To add complexity to the whole situation, the final position of the crank is determined by the rear bearing carrier on the tail section, which is integral with the flywheel. A nut at the rear end draws the bearing/housing/flywheel package up tight, onto a large taper off the back of the final crank web.
The flywheel is a substantial chunk of metal, but it is possible to fit it onto the taper with a light hand or a heavy hand, and each will put it to a different location . And as the new taper surfaces bed in over several trial fittings, it will seat farther on the taper each time.
So in the end, you have a precisely ground spacer ring in the rear housing that positions the crank fore and aft, and you have a front casting that needs to meet the bearing at the head of the crank with the right amount of squeeze. I’ve heard one expert say they like as much as .007” of preload squeeze, which seems a bit much for me, but the whole assembly grows as it gets to running temperature, and you need to guess how much more the aluminum crankcases will grow relative to the crankshaft itself. You certainly do not want the crank to be able to move around when fully hot, but by the same token, the last thing you want is to have the bearings squeezed too tightly… so pick a number plus or minus half a hairs’ breadth… Fun!
Each of the three huge double row ball bearings on the crank has some amount of end float, and the two intermediate roller bearings have no fore-aft restriction other than the crank webs that surround them. Once the crankshaft has been finally located fore and aft by the front and rear housings, the roller bearing housings need to be located, as they are clamped in place with bronze caps with a pin for radial and axial location.
The two roller bearing housings get disassembled so that the locating hole can be drilled, and then a thorough cleaning is required before final assembly can be contemplated.

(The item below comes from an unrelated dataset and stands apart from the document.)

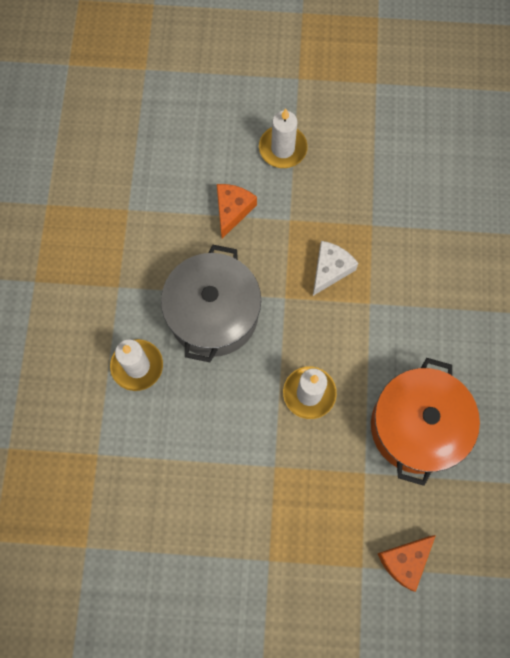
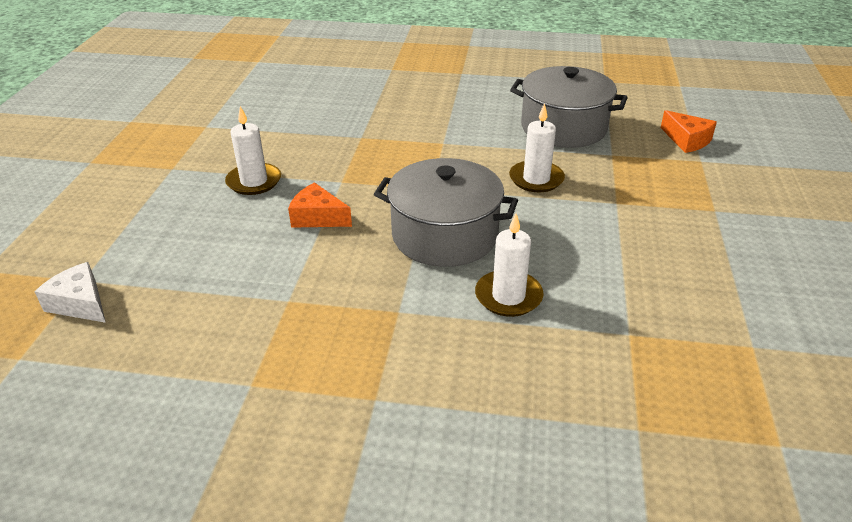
camera: 85 degrees left, 35 degrees down
white cheese [313,241,358,296] -> white cheese moved to [34,262,106,323]
orange pot [371,358,480,486] -> grey pot [510,66,628,148]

This is really just part one of a long complicated process to put one of these motors together. Making sure the oil gets where it is supposed to go, and in the right amount, is the next most crucial goal. The oil pump, the galley pipe and all its nozzles aiming at the bearings and pistons… the cam drive and the gyrations required to get the cam timing on target (which also involves bicycle cotter pins)… it seems unending at times.
But I’m forever grateful that I fell into this career, fate or good fortune, no matter.